ProtonMail, a new end-to-end encrypted email service developed by several former CERN employees, was forced to halt its beta launch this week after running out of server capacity.
The team behind it announced on Monday, just three days after its launch, that it would be “temporarily closing” beta sign-ups.
“When we launched ProtonMail, we did not anticipate that there would be so much interest in our service. We thought we had enough resources in place to support over 1 month of user signups. Never could we have imagined that we would hit that limit in around 60 hours,” it said in a blog post.
“Over the next couple days, we will work on expanding our server capacity, and further improving our security. Since our launch, we have had several offers to help us with a full security audit and as those results come in, we will also be taking steps to further improve the security of ProtonMail.”
A tweet from the official ProtonMail account said on Thursday that it was “very close” to opening up the beta launch again.

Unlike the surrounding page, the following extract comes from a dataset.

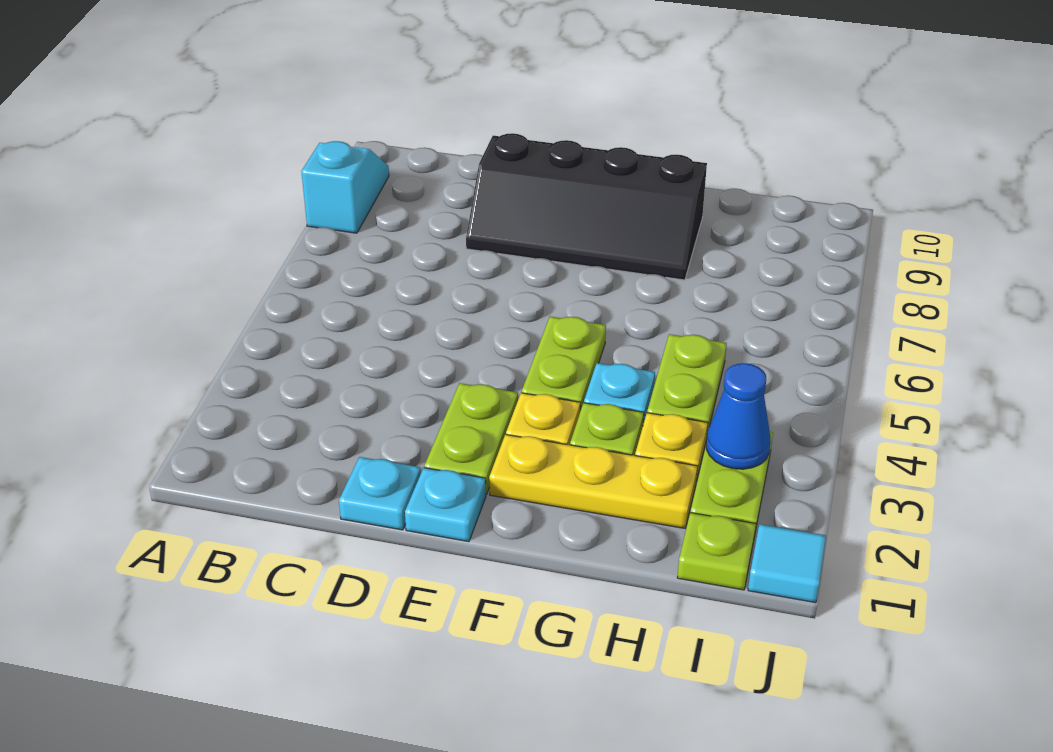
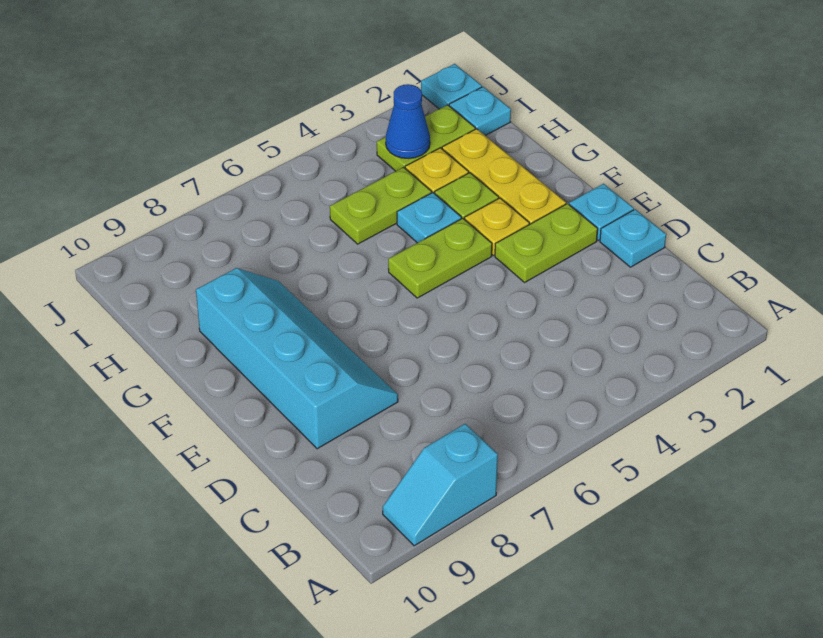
black 2x4 slope [466,133,707,280] -> cyan 2x4 slope [196,268,398,449]
lime 1x1 plate [677,513,756,590] -> cyan 1x1 plate [449,87,511,136]
cyan 1x1 tile [748,524,826,603] -> cyan 1x1 plate [421,64,482,109]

ProtonMail is the brainchild of Harvard and MIT alumni, many of whom were working at the CERN nuclear research facility in Switzerland when they began talking about the idea of an easy-to-use but rigorously secure email service.
It has several features designed to offer users superior security to most of what’s on offer today.
First up its servers are located in Switzerland, so they’re protected under strict local data protection laws and are nominally safe from access requests by the likes of the US.
Encrypted email start-up Lavabit, used by Edward Snowden, revealed for the first time in public this week that it was forced to shut down to protect user data after a court order in the States was issued, which would have forced it to install surveillance kit on its network.
Second, ProtonMail requires two passwords – the first to authenticate the user and access the account and the second to decrypt the data in the browser.
The firm said it never receives this password or has access to the decrypted data. However, for this reason it will also not be able to do password recovery.
Third, messages are fully encrypted end-to-end with “only the most secure implementations of AES, RSA and OpenPGP” and never leave the firm’s own environment.
ProtonMail said it does not log user activity including any metadata such as IP addresses, and it offers an “optional expiration time” on encrypted emails which will delete them from recipients’ inboxes so as to leave no trail.
In terms of the back-end infrastructure, ProtonMail says its servers are located in several facilities in Switzerland in highly secure datacentres used by many of the country’s famed banks.
“On an organizational level, no single individual possesses all access passwords; they are separately kept by members with different citizenships,” it states on the website.
“These precautions may seem excessive, but in today’s world, precautions must be taken to minimize the risk of human security compromises.”
The firm said it also runs server side integrity checks to ensure code running on its systems is not being changed without its knowledge. It uses SSL to communicate between its servers and users’ browsers, with SwissSign the SSL Certificate Authority.
Finally it said the service was as easy to use as Gmail. Those emailing outside to non-ProtonMail accounts can send encrypted data which can then be decrypted at the other end with a shared passphrase.